I have changed since then, and learned my lesson, but I wouldn’t have had to learn this lesson at all if they hadn’t forced me in part-time therapy to throw my aggression into contact. With a trauma as great as the one I have, this can only backfire, and you won’t get stronger from the reactions you get, but rather you slowly get eaten up more and more, until you end up in an absolute emotional prison, like I am in now. That should never have happened. Anyone who wants to read more about that can click on Life Story, for the whole story. Especially if you are somewhat psychologically savvy, it is worth reading.
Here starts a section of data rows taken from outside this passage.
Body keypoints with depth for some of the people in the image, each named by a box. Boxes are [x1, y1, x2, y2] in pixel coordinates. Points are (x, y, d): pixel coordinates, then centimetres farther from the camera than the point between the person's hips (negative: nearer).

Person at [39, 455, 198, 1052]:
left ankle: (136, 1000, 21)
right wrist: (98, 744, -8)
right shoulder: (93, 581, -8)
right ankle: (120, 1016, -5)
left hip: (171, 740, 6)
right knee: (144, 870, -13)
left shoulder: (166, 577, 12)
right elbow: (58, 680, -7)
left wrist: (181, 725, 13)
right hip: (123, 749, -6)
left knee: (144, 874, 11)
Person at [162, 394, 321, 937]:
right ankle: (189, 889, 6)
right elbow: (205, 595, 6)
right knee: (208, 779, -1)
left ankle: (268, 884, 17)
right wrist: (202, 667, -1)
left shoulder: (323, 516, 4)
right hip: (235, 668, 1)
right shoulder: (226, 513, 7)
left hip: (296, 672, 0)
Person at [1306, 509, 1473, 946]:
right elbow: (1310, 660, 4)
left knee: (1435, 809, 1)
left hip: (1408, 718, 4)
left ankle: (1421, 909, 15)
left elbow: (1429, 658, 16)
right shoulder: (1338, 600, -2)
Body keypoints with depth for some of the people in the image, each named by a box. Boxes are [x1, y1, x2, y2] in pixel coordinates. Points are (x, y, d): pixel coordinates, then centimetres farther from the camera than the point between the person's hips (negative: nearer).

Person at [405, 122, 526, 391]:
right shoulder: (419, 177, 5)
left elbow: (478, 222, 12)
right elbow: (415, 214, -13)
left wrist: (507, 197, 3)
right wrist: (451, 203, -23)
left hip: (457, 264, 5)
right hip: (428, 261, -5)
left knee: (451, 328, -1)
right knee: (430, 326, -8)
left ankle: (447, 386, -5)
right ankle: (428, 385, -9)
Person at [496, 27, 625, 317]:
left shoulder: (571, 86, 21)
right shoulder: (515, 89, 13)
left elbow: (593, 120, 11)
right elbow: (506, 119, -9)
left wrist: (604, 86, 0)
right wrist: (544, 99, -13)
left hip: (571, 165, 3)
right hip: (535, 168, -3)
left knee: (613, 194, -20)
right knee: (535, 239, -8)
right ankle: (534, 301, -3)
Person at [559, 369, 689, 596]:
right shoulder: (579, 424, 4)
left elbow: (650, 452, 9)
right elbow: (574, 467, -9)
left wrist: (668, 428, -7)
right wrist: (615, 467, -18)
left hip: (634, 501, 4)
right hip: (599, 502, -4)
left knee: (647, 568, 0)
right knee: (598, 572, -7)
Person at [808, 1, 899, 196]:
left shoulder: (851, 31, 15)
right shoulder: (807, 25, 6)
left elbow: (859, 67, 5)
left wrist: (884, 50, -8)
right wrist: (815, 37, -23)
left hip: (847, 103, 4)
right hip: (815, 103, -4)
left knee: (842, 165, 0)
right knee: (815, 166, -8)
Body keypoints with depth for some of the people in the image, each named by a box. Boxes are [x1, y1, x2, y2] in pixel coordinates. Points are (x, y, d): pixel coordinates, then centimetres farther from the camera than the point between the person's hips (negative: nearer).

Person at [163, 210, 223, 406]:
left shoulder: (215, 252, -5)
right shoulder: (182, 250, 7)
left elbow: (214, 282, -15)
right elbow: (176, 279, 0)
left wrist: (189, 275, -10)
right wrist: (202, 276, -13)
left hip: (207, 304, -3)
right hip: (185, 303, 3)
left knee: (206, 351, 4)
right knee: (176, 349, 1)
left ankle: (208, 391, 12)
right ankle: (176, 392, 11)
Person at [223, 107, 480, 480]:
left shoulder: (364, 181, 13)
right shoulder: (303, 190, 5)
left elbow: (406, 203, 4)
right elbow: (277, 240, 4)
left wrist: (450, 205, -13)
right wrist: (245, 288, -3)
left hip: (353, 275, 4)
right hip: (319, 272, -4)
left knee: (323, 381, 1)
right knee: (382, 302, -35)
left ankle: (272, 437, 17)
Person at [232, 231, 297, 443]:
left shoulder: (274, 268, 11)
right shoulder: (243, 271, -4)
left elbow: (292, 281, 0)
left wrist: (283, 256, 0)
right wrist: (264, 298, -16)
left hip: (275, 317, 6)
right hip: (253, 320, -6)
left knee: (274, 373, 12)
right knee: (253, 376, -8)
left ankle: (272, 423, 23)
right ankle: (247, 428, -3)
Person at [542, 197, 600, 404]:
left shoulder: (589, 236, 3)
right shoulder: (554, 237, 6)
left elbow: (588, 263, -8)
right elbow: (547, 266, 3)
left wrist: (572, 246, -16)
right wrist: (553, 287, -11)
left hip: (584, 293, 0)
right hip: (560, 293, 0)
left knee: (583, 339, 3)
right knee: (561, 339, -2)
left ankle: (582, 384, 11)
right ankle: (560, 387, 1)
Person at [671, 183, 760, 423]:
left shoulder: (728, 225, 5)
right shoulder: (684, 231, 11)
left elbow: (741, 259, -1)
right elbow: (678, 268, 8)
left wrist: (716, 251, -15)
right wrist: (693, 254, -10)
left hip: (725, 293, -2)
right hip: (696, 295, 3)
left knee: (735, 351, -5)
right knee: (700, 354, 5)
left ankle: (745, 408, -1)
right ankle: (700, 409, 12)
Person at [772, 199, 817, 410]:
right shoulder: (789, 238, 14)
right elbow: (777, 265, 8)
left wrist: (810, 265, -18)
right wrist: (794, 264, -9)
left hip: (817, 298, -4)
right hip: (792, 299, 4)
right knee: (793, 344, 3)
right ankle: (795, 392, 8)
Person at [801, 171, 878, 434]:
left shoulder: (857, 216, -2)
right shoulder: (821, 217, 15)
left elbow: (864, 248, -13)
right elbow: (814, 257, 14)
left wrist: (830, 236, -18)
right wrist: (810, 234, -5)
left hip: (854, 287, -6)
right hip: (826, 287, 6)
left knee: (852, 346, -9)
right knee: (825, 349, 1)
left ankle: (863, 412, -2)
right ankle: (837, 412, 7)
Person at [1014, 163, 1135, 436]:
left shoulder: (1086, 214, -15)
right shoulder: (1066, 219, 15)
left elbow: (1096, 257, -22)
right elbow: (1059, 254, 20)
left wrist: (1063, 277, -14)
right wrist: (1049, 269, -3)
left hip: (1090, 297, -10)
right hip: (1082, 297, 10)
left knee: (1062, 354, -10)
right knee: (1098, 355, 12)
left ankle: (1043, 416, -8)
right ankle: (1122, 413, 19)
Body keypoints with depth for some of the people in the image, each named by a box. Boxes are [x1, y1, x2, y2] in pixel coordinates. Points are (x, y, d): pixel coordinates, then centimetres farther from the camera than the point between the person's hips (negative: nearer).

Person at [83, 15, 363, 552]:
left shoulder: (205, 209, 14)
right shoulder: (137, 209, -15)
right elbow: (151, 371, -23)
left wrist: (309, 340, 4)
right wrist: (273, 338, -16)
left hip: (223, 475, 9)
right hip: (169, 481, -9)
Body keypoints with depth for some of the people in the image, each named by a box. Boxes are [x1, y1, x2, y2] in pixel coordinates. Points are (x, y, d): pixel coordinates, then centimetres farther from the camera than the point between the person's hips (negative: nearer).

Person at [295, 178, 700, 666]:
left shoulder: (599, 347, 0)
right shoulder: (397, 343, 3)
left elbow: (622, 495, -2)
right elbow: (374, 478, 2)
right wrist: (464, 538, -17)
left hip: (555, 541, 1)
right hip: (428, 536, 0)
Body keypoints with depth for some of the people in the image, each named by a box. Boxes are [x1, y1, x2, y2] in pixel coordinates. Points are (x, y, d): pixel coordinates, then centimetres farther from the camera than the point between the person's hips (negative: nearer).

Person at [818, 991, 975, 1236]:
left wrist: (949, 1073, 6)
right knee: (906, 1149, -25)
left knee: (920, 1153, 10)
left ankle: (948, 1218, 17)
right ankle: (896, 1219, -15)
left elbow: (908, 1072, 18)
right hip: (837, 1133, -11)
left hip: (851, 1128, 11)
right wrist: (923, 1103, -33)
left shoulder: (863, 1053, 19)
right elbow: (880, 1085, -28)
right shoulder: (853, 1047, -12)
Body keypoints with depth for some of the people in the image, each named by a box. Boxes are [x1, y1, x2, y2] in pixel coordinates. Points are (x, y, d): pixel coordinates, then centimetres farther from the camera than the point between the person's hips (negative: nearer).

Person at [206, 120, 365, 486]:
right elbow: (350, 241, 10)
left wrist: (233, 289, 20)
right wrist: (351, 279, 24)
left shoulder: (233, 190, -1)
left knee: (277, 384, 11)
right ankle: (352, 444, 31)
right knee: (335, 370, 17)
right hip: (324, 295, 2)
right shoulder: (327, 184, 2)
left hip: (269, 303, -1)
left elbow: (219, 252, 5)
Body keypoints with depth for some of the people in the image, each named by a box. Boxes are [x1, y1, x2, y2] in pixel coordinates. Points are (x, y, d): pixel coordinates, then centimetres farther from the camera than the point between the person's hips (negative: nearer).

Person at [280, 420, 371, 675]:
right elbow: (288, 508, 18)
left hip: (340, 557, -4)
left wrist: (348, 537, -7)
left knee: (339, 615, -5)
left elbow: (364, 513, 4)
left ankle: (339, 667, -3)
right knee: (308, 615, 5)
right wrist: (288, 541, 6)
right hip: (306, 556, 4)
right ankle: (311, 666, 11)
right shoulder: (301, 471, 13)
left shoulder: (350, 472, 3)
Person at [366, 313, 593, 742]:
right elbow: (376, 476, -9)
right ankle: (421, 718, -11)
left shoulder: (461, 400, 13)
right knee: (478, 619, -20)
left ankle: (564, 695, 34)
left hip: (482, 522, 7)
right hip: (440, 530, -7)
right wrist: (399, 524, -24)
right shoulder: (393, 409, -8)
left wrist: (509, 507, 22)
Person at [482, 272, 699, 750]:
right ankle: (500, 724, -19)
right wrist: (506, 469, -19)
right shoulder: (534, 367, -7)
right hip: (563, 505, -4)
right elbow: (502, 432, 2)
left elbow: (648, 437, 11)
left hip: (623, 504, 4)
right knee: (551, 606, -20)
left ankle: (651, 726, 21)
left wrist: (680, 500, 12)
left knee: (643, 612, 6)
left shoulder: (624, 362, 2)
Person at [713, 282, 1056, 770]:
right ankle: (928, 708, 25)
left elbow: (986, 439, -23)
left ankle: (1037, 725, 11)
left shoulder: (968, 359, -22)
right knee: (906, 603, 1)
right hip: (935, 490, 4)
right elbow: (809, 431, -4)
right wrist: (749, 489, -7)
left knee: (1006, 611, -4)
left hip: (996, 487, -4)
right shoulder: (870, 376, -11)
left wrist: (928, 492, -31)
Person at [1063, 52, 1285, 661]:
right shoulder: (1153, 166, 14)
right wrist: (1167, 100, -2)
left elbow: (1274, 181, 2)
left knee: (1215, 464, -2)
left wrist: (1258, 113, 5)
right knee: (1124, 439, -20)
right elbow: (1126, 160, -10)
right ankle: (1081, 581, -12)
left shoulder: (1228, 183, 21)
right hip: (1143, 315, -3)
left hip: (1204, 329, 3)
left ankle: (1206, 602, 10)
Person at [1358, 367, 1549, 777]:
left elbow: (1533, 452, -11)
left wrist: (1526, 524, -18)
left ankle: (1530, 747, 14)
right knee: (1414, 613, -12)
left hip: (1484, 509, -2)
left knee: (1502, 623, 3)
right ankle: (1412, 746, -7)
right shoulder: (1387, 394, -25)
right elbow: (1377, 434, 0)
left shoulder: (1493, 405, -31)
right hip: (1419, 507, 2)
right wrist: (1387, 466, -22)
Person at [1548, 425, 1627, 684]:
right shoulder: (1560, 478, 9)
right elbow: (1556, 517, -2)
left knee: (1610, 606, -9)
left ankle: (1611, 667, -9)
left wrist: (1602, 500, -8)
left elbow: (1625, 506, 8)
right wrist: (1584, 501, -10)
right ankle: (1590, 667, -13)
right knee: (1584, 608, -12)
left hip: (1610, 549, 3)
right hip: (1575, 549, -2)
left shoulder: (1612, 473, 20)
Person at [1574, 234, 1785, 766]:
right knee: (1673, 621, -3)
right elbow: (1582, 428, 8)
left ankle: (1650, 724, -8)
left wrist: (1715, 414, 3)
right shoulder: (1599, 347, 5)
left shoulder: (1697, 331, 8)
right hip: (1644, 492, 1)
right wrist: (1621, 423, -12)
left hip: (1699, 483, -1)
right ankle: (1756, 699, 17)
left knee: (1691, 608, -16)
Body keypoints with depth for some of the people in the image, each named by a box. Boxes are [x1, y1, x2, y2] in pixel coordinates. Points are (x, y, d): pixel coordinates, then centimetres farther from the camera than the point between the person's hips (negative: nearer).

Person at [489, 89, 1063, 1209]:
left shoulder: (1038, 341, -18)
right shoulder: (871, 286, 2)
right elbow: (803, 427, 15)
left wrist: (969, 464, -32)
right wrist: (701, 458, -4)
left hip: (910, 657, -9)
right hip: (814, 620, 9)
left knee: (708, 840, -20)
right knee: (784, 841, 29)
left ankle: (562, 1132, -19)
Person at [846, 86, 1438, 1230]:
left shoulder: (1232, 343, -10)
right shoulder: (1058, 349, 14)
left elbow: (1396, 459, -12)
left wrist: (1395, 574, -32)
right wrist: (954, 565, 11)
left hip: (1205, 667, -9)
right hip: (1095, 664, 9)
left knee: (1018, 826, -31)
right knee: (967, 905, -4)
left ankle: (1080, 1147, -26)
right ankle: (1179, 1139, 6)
Then one more thing that needs to get off my chest, because it annoys the heck out of me: all people I contact online, ignore me. I keep experiencing it. It’s driving me crazy. I understand it a little, because I think everyone I contact is eventually taken over, depending on whether I honor my responsibilities 100%. And people sense, that they are in danger. They do watch out and choose not to respond to my contact attempts. Too bad, there aren’t many people who dare to take up the fight, and follow what I’m doing. It’s frustrating, much more the rule than the exception. The same thing happens when I leave comments on YouTube, Facebook, or Twitter. People ignore it incredibly! On YouTube, my comments are usually taken down right away. I can’t post links in the comments there anyway, and I think certain words I use often are banned, and comments containing those words are then automatically taken down. On Twitter, however, most of it remains, but no one responds to it. I’m not even ridiculed by people, which I’m happy about on one side, but there’s no one asking questions, or responding, either. No, they just ignore it to pieces! Then it’s even better to be ridiculed. Some man called Nicholas Klein once said: “First they ignore you. Then they ridicule you. And then they attack you and want to burn you. And then they build monuments to you.” I’m apparently stuck in the first phase. So maybe I need to step it up a notch!